# Sniper facts



## Operator (Jan 16, 2008)

The term sniper was developed during the 19th century during the British occupation of India. The term referred to a hunter of snipes, a game bird.

--

Ghillie suits were developed by Scottish game wardens during the 19th century to catch poachers.

--

Hiram Berdan (North) and Robert E. Lee (South) were the first in history to set up units of designated marksman or sharpshooters, this happened during the American Civil War.

--

The Germans, during WWI, were the first to use specially trained snipers.

--

The Russians were the first to employ snipers in two-man teams.

--

Hisketh Pritchard started the first Allied sniper school. (During WWI in the UK, trained both British and American snipers.)

--

Kipling devised the KIMs game for use by Canadian Snipers.

--

The best estimate as to the average amount of rounds expended per kill in the Vietnam Conflict (For U.S. Army Soldiers) is 200,000. The average rounds expended per kill by U.S. Army snipers in Vietnam was 1.3

--

The first U.S. Army sniper school was set up in 1954-55 during the Korean war (though after the cease fire) by the AMU (Army Marksmanship Unit)

--

The current U.S. Army sniper school was established in 1987

--

There is a sign at the USMC sniper school that reads "The average rounds expended per kill with the M16 in Vietnam was 50,000. Snipers averaged 1.3 rounds. The cost difference was $2300 v. 27 cents."

--

In World War II, German snipers recieved the following rewards:
 50 Kills  - Wrist Watch
 100 Kills - Hunting Rifle
 150 Kills - A personal hunting trip with Heinrich Himmler

--

The U.S. Army determined that the average soldier will only hit a man size target 10% of the time at 300 meters with the M16A2 rifle. The U.S. Army standard for snipers is to hit 90% first round hits at 600 meters with the M24 SWS. That is at least an 1800% improvement over the average soldier.

--

The most kills achieved by a female sniper was by Lyudmila M. Pavlichenko, a Russian sniper in WWII. She is credited with killing 309 enemy soldiers. 
--


----------



## Operator (Jan 16, 2008)

In World War II, German snipers recieved the following rewards:
50 Kills - Wrist Watch
100 Kills - Hunting Rifle


> 150 Kills - A personal hunting trip with Heinrich Himmler



haha


----------



## Firosche (Jan 31, 2008)

Operator said:


> The Russians were the first to employ snipers in two-man teams.
> 
> 
> The most kills achieved by a female sniper was by Lyudmila M. Pavlichenko, a Russian sniper in WWII. She is credited with killing 309 enemy soldiers.
> --



Dont you mean two man or women teams.... lol :)


----------



## Firosche (Jan 31, 2008)

Operator said:


> In World War II, German snipers recieved the following rewards:
> 50 Kills  - Wrist Watch
> 100 Kills - Hunting Rifle
> 150 Kills - A personal hunting trip with Heinrich Himmler



No that is some funny $h!t right there...:)


----------



## JBS (May 27, 2008)

> Originally Posted by *Operator*
> 
> 
> 
> ...



At 200 kills, a tee shirt that says 


> "I got 200 confirmed kills, and all I got was this stinkin' t-shirt!"


----------



## 11B-B4 (Nov 30, 2008)

Ghilie means "man"......... aka Man suit! hahaha

I heard of a colonel on my last trip that gave a pair of guys 1911's for wacking out some HVT's pretty cool shit. My colonel would say... oh my gosh now we have all kinds of paper work to do!! you idiots!


----------



## pardus (Dec 1, 2008)

Operator said:


> Kipling devised the KIMs game for use by Canadian Snipers.

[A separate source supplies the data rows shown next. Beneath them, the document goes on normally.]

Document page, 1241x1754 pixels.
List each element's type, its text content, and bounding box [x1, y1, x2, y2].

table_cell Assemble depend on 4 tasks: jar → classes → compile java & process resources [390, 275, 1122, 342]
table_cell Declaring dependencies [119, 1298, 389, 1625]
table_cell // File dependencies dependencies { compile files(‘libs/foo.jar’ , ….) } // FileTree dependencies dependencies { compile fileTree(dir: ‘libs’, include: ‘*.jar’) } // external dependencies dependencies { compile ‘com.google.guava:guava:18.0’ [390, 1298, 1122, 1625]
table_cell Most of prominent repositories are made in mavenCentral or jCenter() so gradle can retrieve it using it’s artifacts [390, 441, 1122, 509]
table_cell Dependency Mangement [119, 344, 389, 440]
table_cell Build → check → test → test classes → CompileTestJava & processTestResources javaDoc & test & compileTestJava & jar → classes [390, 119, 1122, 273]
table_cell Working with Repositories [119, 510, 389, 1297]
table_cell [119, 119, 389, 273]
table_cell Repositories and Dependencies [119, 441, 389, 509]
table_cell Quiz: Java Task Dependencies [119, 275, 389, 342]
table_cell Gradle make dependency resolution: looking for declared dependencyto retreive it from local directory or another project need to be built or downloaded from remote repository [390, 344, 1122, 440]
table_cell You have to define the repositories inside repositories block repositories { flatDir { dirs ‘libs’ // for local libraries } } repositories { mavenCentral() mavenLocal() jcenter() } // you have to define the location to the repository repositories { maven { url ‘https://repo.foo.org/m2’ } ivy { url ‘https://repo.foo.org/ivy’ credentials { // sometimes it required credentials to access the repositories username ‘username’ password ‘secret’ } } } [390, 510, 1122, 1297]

Total bullshit, that was from Rudyard Kipling's 1901 novel Kim, it was about training to be a spy.
How many Canadian snipers were there in 1901?  




11B-B4 said:


> Ghilie means "man".........



Wrong.


It means a fishing/hunting guide or type of shoe and in history meant a game keeper.


----------



## 11B-B4 (Dec 1, 2008)

pardus762 said:


> Total bullshit, that was from Rudyard Kipling's 1901 novel Kim, it was about training to be a spy.
> How many Canadian snipers were there in 1901?
> 
> 
> ...



The instructors always said it was a gameskeeper but elsewhere i heard it meaning Man from Scottish orgin 
 Never the less I stand humbly Corrected:
Ghillie or gillie is a Scottish dialect term that refers to a man or a boy who acts as an attendant on a fishing, fly fishing or a hunting or deer stalking expedition, primarily in Scotland in the Highlands or on a river such as the Spey River.

A ghillie may also serve as a gamekeeper employed by a landowner to prevent poaching on his lands, control unwelcome natural predators such as fox or otter and monitor the health of the wildlife.


----------